San Francisco, California. Fifty hills surrounded by the cold waters of the ocean and the bay. City of rebellion and revolution. Smothered by fog daily.
This is the place where Jacob Gavel grew up, the place he ran away from at twenty, and the place he never thought he’d come back to.
The city’s in the middle of its second financial renaissance. A century and a half earlier, gold nuggets. In the year 2000, silicon microchips. The dot-com boom created hundreds of new companies, swollen with capital and potential, profitable only in theory, run by young professionals with a lot of disposable income.

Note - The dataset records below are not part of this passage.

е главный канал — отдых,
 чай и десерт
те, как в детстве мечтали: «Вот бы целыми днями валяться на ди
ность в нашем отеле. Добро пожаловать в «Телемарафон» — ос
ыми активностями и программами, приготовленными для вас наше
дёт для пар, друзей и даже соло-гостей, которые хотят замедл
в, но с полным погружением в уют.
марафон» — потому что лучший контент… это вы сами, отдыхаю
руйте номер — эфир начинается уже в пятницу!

After Jacob, a fledgling sculptor, leaves a failed marriage and flees New York City, he returns home, welcomed by his mentally ill mother, subordinate father, and successful sister. As he settles in, he discovers a family secret. He had a twin brother who died in the womb right next to him. When the shock wears off, his reality becomes clear. He’s alone, broke, and unemployed. In an attempt to rebuild his life, he takes a low-paying job as a mental health case manager, but with all the tech money flooding the city, his childhood friend, Paul, has a better idea.
His fresh start spoils. Events trigger his dreams, and his dreams resurrect childhood memories, propelling him forward on a sleep-deprived, speed-fueled mission to find recognition, love, and revenge.